KARACİĞER SİROZUNUN TEDAVİSİ VAR MIDIR?
Hastalığın ilerleme derecesine göre hastalık A, B ve C olarak 3 seviyeye ayrılır. A hastalarında düzenli doktor kontrolü ve tedavisi ile hastalığın ilerlemesini en aza indirerek uzun yıllar kaliteli bir yaşam sağlayabilir. ve karaciğerin daha az hasar gördüğü B seviyeleri. Uzman doktorlar tarafından gerçekleştirilen tedavilerde verilen öncelik, karaciğerde sertleşmiş nedbe dokusunun artmasını engellemek ve hastalığın yol açacağı komplikasyonları önlemektir.

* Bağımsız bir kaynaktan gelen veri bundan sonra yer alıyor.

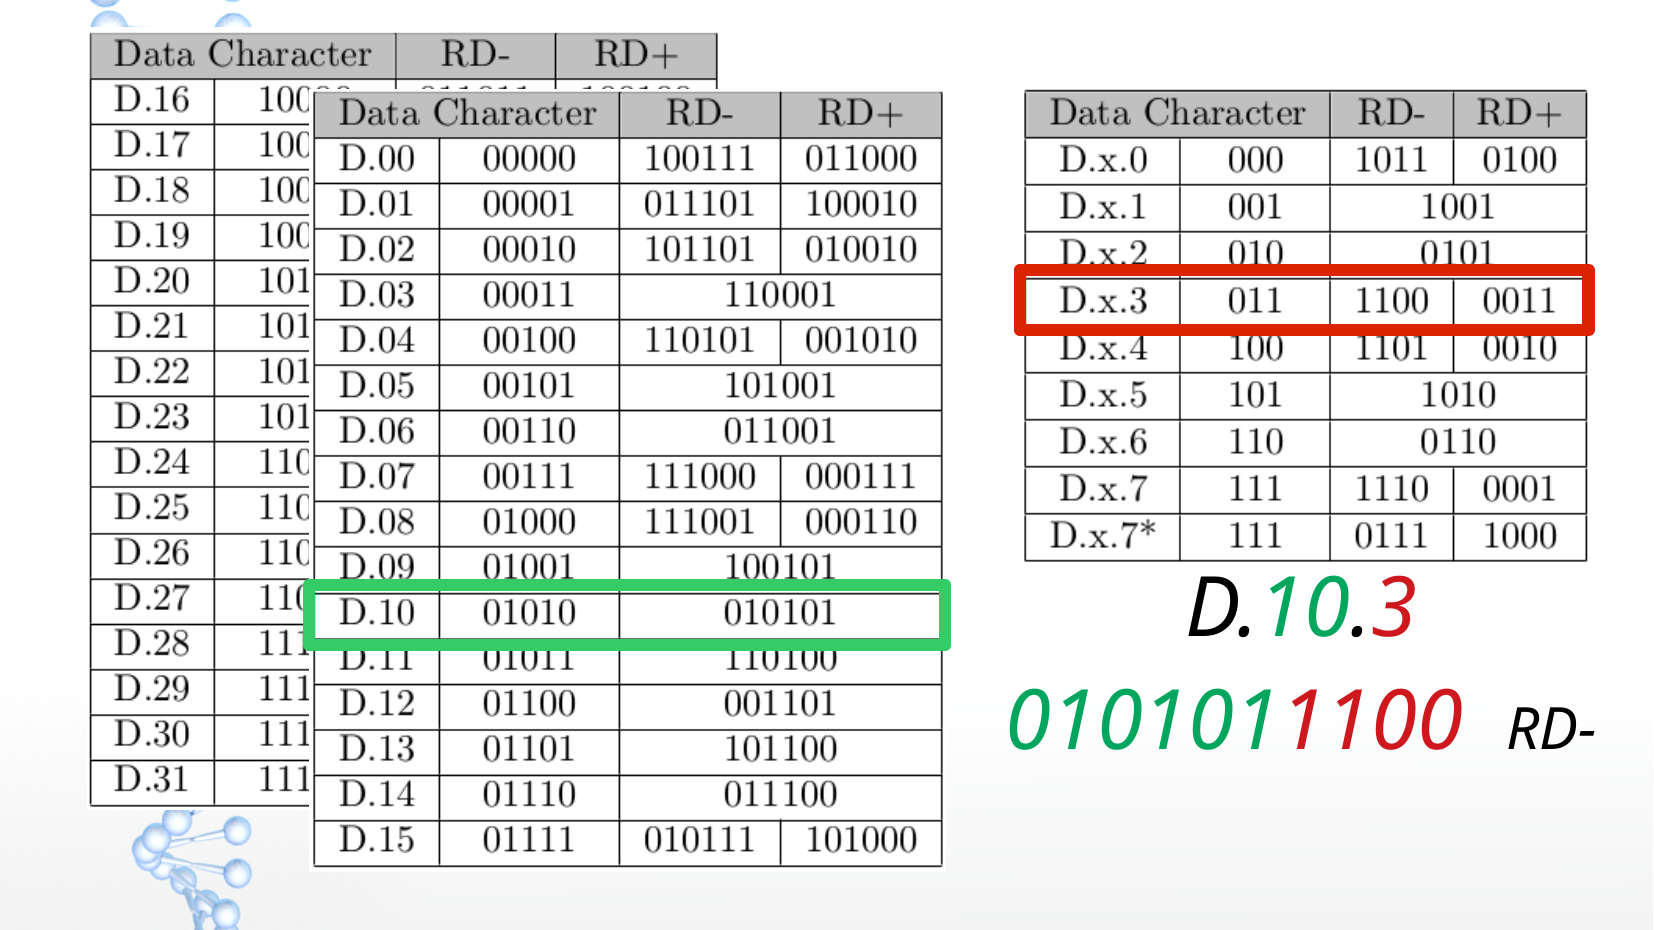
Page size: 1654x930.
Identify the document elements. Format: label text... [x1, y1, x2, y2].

text_box D.10.3 0101011100 RD- [783, 591, 939, 639]
picture [0, 0, 1654, 930]
text_box D.10.3 0101011100 RD- [783, 540, 1653, 901]
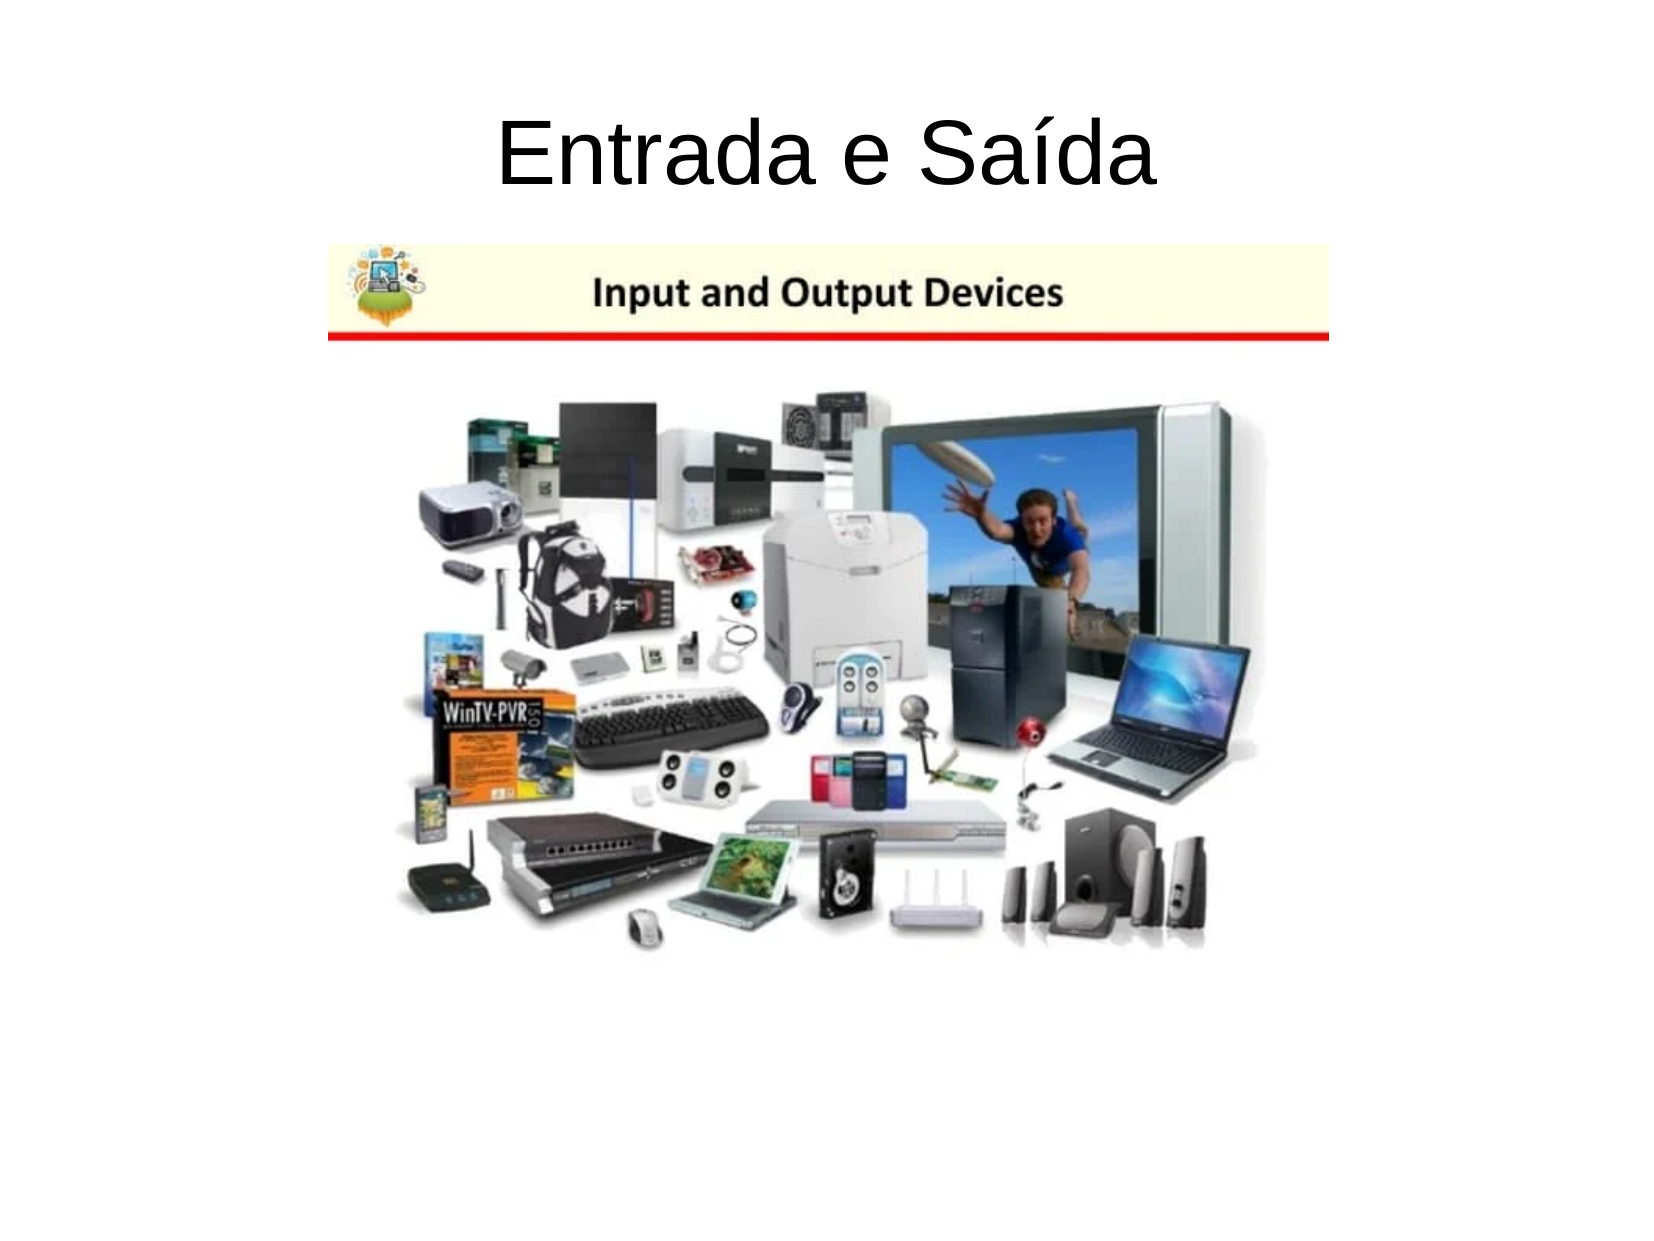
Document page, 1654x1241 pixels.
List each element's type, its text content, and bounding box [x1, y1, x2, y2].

picture [328, 244, 1329, 995]
title Entrada e Saída [82, 49, 1571, 257]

Karaciğere ağır gelebilecek her türlü gıdadan uzak durmak, gereksiz ilaç kullanımı ve alkol tüketimi siroz hastalarının tedavisini kolaylaştıracak kişisel önlemler arasındadır. Siroz otoimmün kaynaklı ise bağışıklık sistemini baskılayıcı ilaçlarla, viral hepatit kaynaklı ise antiviral ilaçlarla tedavi uygulanır. İlerlemiş karaciğer hastalığı olan C düzeyi sirozda hekim önerisi ile karaciğer nakli gerekebilir. Eğer size de siroz teşhisi konduysa düzenli olarak muayene olmanız ve doktorun önerdiği tedavi yöntemlerini uygulamanız en doğrusu olacaktır. Böylece hastalığın ilerlemesini engelleyebilir ve yaşam kalitenizi artırabilirsiniz.